Tri-County Tribune
- Type: Daily newspaper
- Owner(s): CherryRoad Media
- Publisher: Dena Sattler
- Editor: Jennifer Stultz
- Founded: 1878 (as Pratt County Press)
- Headquarters: 320 South Main Street, Pratt, Kansas 67124, United States
- Circulation: 871
- ISSN: 1048-3675
- Website: tricountytribune.news

= Tri-County Tribune =

Tri-County Tribune is a tri-weekly newspaper published Tuesdays, Thursdays and Saturdays in Pratt, Kansas, United States. It is owned by CherryRoad Media.

== History ==
The newspaper's earliest roots date back to the Pratt County Press, founded in August 1878 in Iuka as the first newspaper established in Pratt County, Kansas. It moved to Pratt when the town was established on April 9, 1884. It later merged with the Saratoga Sun and to became the Pratt Republican.

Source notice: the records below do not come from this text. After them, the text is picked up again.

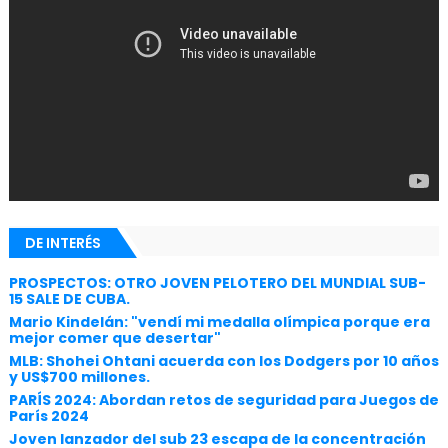
DE INTERÉS
PROSPECTOS: OTRO JOVEN PELOTERO DEL MUNDIAL SUB-
15 SALE DE CUBA.
Mario Kindelán: "vendí mi medalla olímpica porque era
mejor comer que desertar"
MLB: Shohei Ohtani acuerda con los Dodgers por 10 años
y US$700 millones.
PARÍS 2024: Abordan retos de seguridad para Juegos de
París 2024
Joven lanzador del sub 23 escapa de la concentración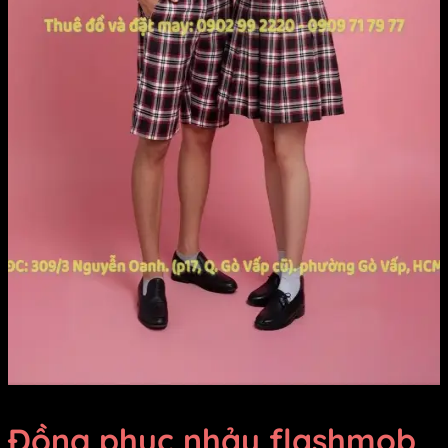
Đồng phục nhảy flashmob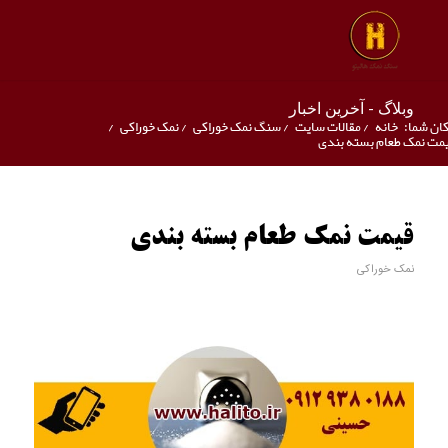
وبلاگ - آخرین اخبار
ان شما:
خانه
/
مقالات سایت
/
سنگ نمک خوراکی
/
نمک خوراکی
/
مت نمک طعام بسته بندی
قیمت نمک طعام بسته بندی
نمک خوراکی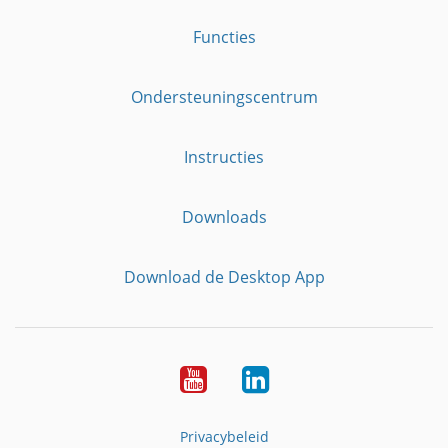
Functies
Ondersteuningscentrum
Instructies
Downloads
Download de Desktop App
YouTube
LinkedIn
Privacybeleid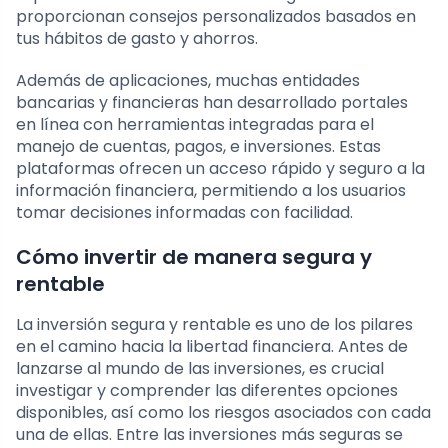
proporcionan consejos personalizados basados en
tus hábitos de gasto y ahorros.
Además de aplicaciones, muchas entidades
bancarias y financieras han desarrollado portales
en línea con herramientas integradas para el
manejo de cuentas, pagos, e inversiones. Estas
plataformas ofrecen un acceso rápido y seguro a la
información financiera, permitiendo a los usuarios
tomar decisiones informadas con facilidad.
Cómo invertir de manera segura y
rentable
La inversión segura y rentable es uno de los pilares
en el camino hacia la libertad financiera. Antes de
lanzarse al mundo de las inversiones, es crucial
investigar y comprender las diferentes opciones
disponibles, así como los riesgos asociados con cada
una de ellas. Entre las inversiones más seguras se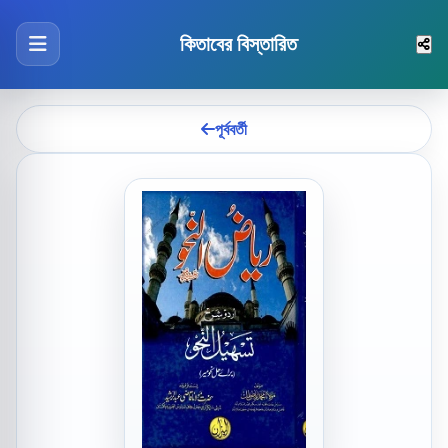
কিতাবের বিস্তারিত
পূর্ববর্তী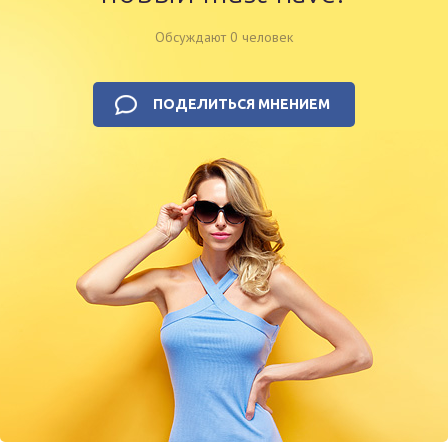
Обсуждают 0 человек
ПОДЕЛИТЬСЯ МНЕНИЕМ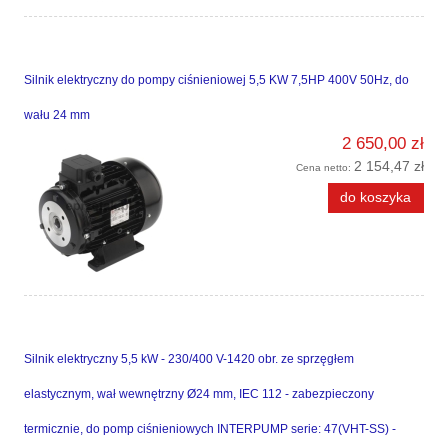
Silnik elektryczny do pompy ciśnieniowej 5,5 KW 7,5HP 400V 50Hz, do
wału 24 mm
2 650,00 zł
2 154,47 zł
Cena netto:
do koszyka
Silnik elektryczny 5,5 kW - 230/400 V-1420 obr. ze sprzęgłem
elastycznym, wał wewnętrzny Ø24 mm, IEC 112 - zabezpieczony
termicznie, do pomp ciśnieniowych INTERPUMP serie: 47(VHT-SS) -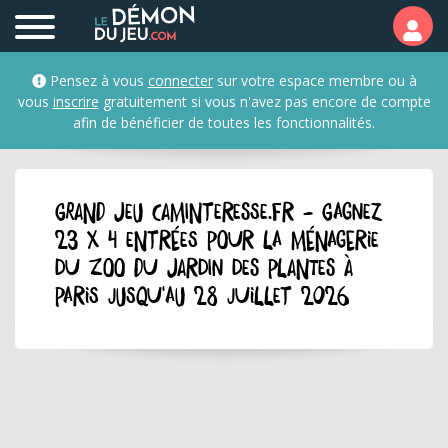
Pensez à vous
connecter
sur votre espace membre ou à
vous
inscrire
gratuitement si vous n'avez pas encore de compte
afin de bénéficier de toutes les fonctionnalités.
GRAND JEU caminteresse.fr - Gagnez
23 x 4 entrées pour la Ménagerie
du Zoo du Jardin des Plantes à
Paris jusqu'au 28 juillet 2026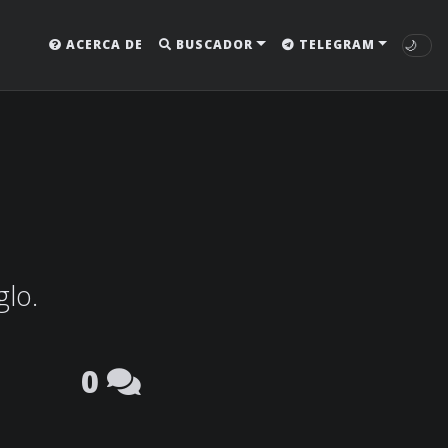
🌙
ACERCA DE
BUSCADOR
TELEGRAM
glo.
0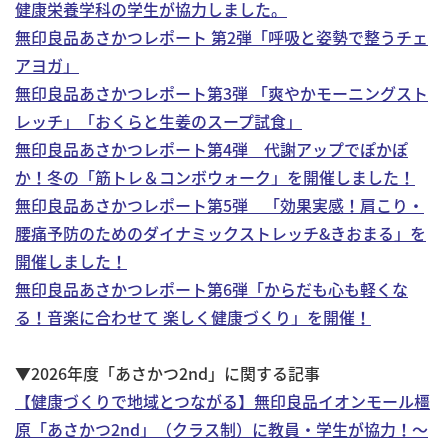
健康栄養学科の学生が協力しました。
無印良品あさかつレポート 第2弾「呼吸と姿勢で整うチェ
アヨガ」
無印良品あさかつレポート第3弾 「爽やかモーニングスト
レッチ」「おくらと生姜のスープ試食」
無印良品あさかつレポート第4弾 代謝アップでぽかぽ
か！冬の「筋トレ＆コンボウォーク」を開催しました！
無印良品あさかつレポート第5弾 「効果実感！肩こり・
腰痛予防のためのダイナミックストレッチ&きおまる」を
開催しました！
無印良品あさかつレポート第6弾「からだも心も軽くな
る！音楽に合わせて 楽しく健康づくり」を開催！
▼2026年度「あさかつ2nd」に関する記事
【健康づくりで地域とつながる】無印良品イオンモール橿
原「あさかつ2nd」（クラス制）に教員・学生が協力！～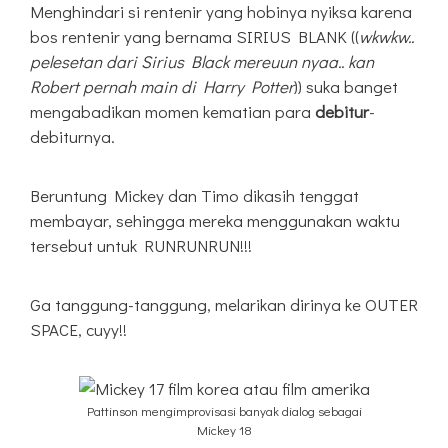
Menghindari si rentenir yang hobinya nyiksa karena
bos rentenir yang bernama SIRIUS BLANK ((
wkwkw..
pelesetan dari Sirius Black mereuun nyaa.. kan
Robert pernah main di Harry Potter
)) suka banget
mengabadikan momen kematian para
debitur
-
debiturnya.
Beruntung Mickey dan Timo dikasih tenggat
membayar, sehingga mereka menggunakan waktu
tersebut untuk RUNRUNRUN!!!
Ga tanggung-tanggung, melarikan dirinya ke OUTER
SPACE, cuyy!!
Pattinson mengimprovisasi banyak dialog sebagai
Mickey 18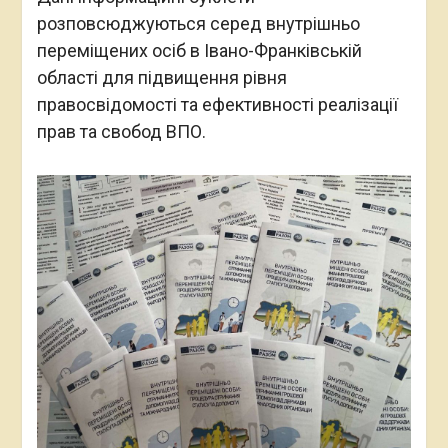
розповсюджуються серед внутрішньо
переміщених осіб в Івано-Франківській
області для підвищення рівня
правосвідомості та ефективності реалізації
прав та свобод ВПО.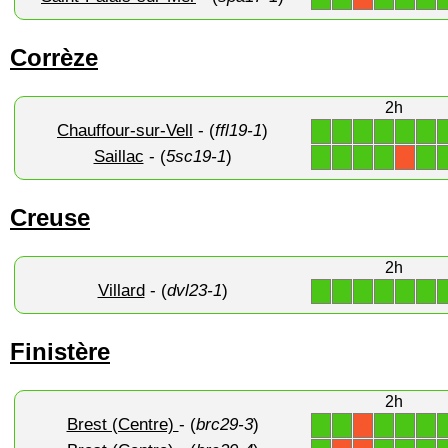
Corrèze
2h
Chauffour-sur-Vell
- (
ffl19-1
)
1
1
1
1
1
1
Saillac
- (
5sc19-1
)
1
1
1
1
1
X
Creuse
2h
Villard
- (
dvl23-1
)
1
1
1
1
1
1
Finistère
2h
Brest (Centre)
- (
brc29-3
)
1
1
1
1
1
X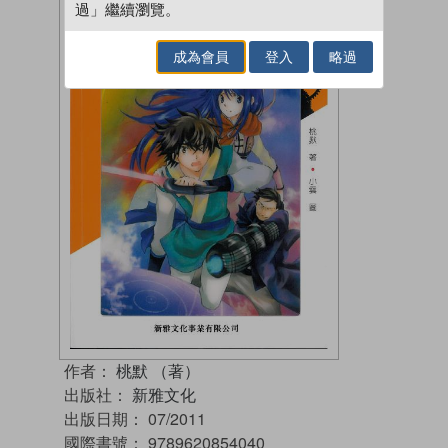
過」繼續瀏覽。
成為會員
登入
略過
作者：
桃默 （著）
出版社：
新雅文化
出版日期：
07/2011
國際書號：
9789620854040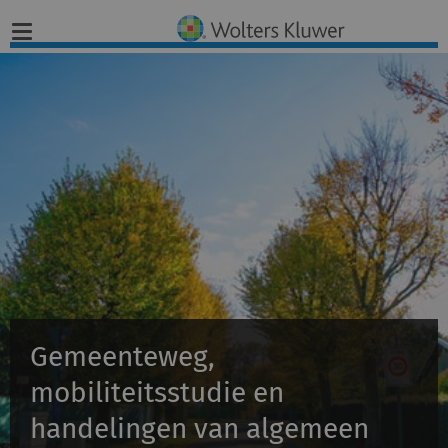
Home
Nieuws
Opinies
Infographics
Producten
Gemeenteweg,
Opleidingen
mobiliteitsstudie en
handelingen van algemeen
Juridisch Advies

The Pratt Tribune was established in 1914. It was known as the Pratt Daily Tribune from 1917 to 1964.

In September 2021, Gannett sold Pratt Tribune to CherryRoad Media. In September 2023, Pratt Tribune, Kiowa County Signal in Greensburg and St. John News in St. John were merged to form the Tri-County Tribune.